La questione, tuttavia, è se, per questo fine, si debba creare per la prima volta un diritto penale che intervenga per categorie di persone offese, e non per norme generali
(le quali, in effetti, già esistono con uno spettro applicativo assai ampio). Facendo leva, per giunta, sul ricorso radicalizzato allo strumento maggiormente divisivo tra le persone (la pena detentiva, con i relativi corollari), come tale il meno idoneo a recuperare, dopo eventuali fatti incresciosi, il riconoscimento, da parte del loro autore, della dignità di chi sia stato offeso: il che richiederebbe, piuttosto,
percorsi di giustizia riparativa, ben maggiormente idonei ad assumere un impatto culturale significativo.

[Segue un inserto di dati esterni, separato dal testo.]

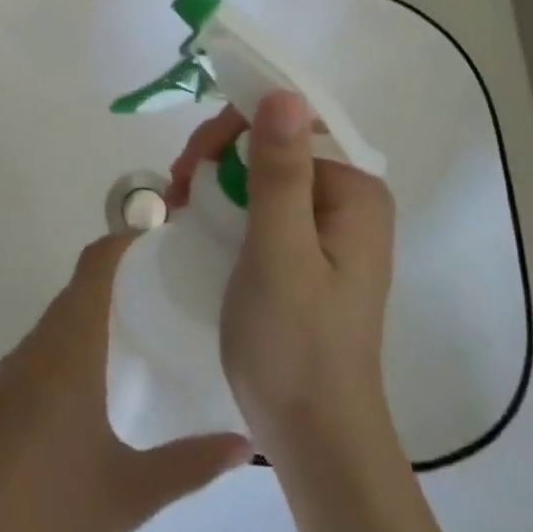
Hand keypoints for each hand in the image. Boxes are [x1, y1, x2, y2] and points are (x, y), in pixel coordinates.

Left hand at [0, 235, 251, 531]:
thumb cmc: (46, 510)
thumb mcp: (130, 494)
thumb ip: (189, 466)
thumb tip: (246, 444)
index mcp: (69, 347)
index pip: (95, 265)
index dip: (125, 241)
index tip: (160, 240)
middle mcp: (36, 347)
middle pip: (76, 291)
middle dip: (116, 280)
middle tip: (163, 296)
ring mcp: (7, 374)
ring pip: (55, 326)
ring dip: (90, 319)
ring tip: (133, 343)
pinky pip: (37, 357)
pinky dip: (67, 353)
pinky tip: (85, 400)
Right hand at [168, 92, 396, 459]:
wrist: (314, 439)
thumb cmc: (296, 346)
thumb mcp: (280, 252)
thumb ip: (280, 171)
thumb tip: (283, 92)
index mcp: (355, 191)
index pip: (291, 123)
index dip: (235, 127)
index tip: (189, 161)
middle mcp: (349, 200)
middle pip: (276, 144)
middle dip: (221, 155)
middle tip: (177, 190)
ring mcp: (329, 227)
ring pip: (264, 173)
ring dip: (217, 179)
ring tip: (180, 206)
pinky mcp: (307, 252)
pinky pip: (264, 205)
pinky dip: (227, 205)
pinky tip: (199, 221)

L’enfasi su un utilizzo rafforzato del diritto penale a supposto beneficio di specifiche categorie di persone – ma perché non anche di molte altre? del resto, le suddette categorie hanno davvero interesse ad auto-identificarsi come categorie ‘differenziate’? – finisce, allora, per far emergere quello che i giuristi di matrice liberale denunciano, da sempre, come un obiettivo indebito di cosiddetta “moralizzazione” attraverso il diritto penale:
obiettivo consistente non già nel garantire una miglior tutela in concreto di qualcuno, bensì nell’accreditare socialmente nuove sensibilità o costumi (nel nostro caso, determinati stili di vita). Il che non è compito del diritto penale.
Intravede il rischio di una legge liberticida che possa introdurre una sorta di reato di opinione?

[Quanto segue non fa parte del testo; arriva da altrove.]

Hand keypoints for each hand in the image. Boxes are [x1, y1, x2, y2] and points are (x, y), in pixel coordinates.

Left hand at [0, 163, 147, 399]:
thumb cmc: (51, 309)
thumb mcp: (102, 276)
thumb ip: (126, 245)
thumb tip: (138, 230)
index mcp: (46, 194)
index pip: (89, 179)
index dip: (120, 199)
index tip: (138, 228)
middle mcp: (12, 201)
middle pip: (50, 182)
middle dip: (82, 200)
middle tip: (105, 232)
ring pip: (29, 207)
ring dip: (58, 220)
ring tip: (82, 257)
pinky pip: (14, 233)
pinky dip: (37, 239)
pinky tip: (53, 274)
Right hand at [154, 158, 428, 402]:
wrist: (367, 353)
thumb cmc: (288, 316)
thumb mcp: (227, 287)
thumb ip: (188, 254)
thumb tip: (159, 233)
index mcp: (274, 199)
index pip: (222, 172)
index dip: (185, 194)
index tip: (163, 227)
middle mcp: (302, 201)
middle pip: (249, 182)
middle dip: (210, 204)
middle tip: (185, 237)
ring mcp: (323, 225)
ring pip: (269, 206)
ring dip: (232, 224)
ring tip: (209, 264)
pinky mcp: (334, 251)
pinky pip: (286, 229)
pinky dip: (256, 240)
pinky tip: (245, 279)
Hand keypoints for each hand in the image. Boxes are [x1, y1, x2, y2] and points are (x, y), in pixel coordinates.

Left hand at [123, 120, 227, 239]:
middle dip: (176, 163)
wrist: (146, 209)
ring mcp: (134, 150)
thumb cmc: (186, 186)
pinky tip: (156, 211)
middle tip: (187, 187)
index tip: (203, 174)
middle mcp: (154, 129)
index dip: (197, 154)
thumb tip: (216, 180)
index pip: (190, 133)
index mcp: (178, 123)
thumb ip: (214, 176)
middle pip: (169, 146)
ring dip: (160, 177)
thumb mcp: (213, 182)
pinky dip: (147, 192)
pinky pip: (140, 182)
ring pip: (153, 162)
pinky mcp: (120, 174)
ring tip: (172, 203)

Un ricorso ‘simbolico’, nel senso predetto, al diritto penale – che fra l’altro colpirebbe per lo più, attraverso gli aggravamenti di pena, autori di reato con problemi di socializzazione e di acculturazione, bisognosi di approcci meno semplificatòri – porta facilmente a proporre estensioni, assai poco compatibili col principio di legalità, di reati connessi al ‘dire’, piuttosto che al ‘fare’. In tal senso, punire chi ‘istiga’ a commettere, o commette, atti di ‘discriminazione’, come richiede, per i motivi in esso previsti, il disegno di legge in esame, significa utilizzare (sulla base di una mera intenzione soggettiva) concetti tra i più indeterminati. E non basta, a tal proposito, rilevare che,
in linea di principio, l’istigare nel senso predetto (che diverrebbe illecito) è cosa diversa dal ‘propagandare’ idee (che resterebbe lecito): non può lasciarsi, infatti, la fissazione di un simile confine al fluttuare delle letture giudiziarie e al rischio di apertura, qui e là, di procedimenti penali per supposte istigazioni discriminatorie
(fra l’altro, con rilievo accessorio dell’eventuale condanna circa la partecipazione dell’interessato ‘ad attività di propaganda elettorale’). Non abbiamo bisogno di giocare sul filo della contrazione del diritto democratico più tipico, qual è quello di opinione. Già il problema si era posto per le disposizioni vigenti di cui all’art. 604-bis del Codice penale: essendosi ritenuta accettabile, tuttavia, l’introduzione eccezionale di tale norma, perché riferita a concetti fortemente oggettivizzati e, dunque, nella sostanza indipendenti dal sentire soggettivo (appartenenza etnica, nazionale o religiosa), nonché correlati sul piano storico a vicende di genocidio.
Se l’intento, nondimeno, volesse essere soltanto quello di promuovere il reciproco rispetto, potrebbero darsi molti spazi di dialogo per individuarne le modalità, anche identificando specifici atti discriminatòri vietati: ma non attraverso l’illecito di carattere penale, né creando inedite agenzie per finalità promozionali che dovrebbero rimanere ricomprese, invece, nelle attività sociali ed educative di carattere generale.